Selection —
┌──

Sandy has been trying to improve her language skills before taking the TOEFLE college entrance exam. The TOEFLE helps measure a student’s ability to use and understand English at the university level. It evaluates how well a student combines listening, reading, speaking and writing skills to perform academic tasks.

Sandy recently paid $1,600 for an eight-week course meant to prepare her for the exam. The course is more advanced than your typical English as a Second Language class, yet Sandy believes she will need to retake the course before applying to college.

With the metro area home to so many immigrants, I did a little research into lower cost options for those wanting to improve their English skills. Turns out that there are quite a few.

Literacy Gwinnett, a program of the non-profit Gwinnett Coalition for Health and Human Services, provides a list of ESL providers. Many, like those offered through local churches, are free.

└──

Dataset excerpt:
┌──

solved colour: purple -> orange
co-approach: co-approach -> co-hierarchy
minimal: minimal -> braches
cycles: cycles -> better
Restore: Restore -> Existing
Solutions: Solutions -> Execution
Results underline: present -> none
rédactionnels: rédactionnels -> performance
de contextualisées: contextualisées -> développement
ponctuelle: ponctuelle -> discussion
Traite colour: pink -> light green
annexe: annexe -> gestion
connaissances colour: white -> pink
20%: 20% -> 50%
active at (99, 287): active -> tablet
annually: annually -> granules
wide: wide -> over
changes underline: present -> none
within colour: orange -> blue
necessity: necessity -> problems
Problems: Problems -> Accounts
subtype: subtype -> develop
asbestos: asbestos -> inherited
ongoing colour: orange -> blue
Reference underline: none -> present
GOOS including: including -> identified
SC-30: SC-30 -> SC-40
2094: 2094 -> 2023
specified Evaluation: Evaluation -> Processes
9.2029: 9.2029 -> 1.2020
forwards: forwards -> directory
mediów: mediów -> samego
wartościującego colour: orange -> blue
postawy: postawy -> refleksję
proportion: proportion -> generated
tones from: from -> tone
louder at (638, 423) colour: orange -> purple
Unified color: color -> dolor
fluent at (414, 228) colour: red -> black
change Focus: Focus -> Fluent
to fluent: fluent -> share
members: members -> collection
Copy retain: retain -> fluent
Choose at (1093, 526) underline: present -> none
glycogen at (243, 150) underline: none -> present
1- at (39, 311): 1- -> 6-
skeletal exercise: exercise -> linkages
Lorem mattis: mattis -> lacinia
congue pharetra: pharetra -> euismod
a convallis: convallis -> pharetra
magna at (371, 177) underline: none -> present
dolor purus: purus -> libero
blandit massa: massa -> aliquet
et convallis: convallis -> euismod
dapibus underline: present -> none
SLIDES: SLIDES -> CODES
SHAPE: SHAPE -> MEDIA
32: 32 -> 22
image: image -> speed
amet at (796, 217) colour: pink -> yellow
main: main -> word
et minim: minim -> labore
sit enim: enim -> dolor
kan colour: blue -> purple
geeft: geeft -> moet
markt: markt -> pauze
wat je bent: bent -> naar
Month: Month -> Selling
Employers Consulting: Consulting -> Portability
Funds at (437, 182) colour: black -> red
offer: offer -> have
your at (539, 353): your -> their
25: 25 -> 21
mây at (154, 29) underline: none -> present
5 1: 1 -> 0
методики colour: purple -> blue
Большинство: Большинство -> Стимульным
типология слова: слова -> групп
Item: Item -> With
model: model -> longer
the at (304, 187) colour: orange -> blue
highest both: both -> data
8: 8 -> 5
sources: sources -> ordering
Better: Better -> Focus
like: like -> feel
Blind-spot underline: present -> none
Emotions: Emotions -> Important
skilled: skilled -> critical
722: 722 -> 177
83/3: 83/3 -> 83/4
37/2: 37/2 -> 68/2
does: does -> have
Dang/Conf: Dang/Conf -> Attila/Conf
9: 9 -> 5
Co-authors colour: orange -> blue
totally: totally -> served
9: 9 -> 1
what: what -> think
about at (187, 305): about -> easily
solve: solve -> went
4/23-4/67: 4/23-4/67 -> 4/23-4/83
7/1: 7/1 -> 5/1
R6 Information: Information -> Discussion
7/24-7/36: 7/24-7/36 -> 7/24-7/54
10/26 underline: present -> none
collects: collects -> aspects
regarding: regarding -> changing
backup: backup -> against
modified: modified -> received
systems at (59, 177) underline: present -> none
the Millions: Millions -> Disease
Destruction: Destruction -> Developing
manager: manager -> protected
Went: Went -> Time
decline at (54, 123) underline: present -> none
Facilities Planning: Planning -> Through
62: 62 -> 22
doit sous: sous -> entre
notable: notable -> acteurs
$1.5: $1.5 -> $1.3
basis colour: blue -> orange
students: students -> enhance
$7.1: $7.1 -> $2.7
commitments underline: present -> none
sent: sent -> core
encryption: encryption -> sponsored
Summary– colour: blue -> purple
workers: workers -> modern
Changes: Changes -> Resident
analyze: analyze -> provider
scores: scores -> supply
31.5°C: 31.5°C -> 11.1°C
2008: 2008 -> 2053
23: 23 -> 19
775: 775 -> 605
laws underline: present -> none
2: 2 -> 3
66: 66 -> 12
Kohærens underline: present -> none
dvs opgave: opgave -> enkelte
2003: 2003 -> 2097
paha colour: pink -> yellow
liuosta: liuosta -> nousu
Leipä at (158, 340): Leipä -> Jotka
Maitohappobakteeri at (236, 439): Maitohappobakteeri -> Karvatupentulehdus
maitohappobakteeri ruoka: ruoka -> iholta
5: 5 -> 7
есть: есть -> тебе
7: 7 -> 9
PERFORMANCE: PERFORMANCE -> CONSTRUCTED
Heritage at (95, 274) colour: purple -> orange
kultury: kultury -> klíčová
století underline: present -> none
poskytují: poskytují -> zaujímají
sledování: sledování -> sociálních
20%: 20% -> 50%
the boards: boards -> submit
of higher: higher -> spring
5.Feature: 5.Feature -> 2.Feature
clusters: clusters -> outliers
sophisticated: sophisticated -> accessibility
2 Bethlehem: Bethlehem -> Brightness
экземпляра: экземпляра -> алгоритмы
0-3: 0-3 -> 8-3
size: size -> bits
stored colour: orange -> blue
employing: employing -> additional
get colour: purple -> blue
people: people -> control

└──

Description of the task — In the passage about Sandy's English studies, why did the writer look into lower-cost ways to improve English skills? Answer in one to three sentences. These entries were taken from a separate source.

Task result — The writer looked into lower-cost options because the metro area is home to so many immigrants who want to improve their English skills.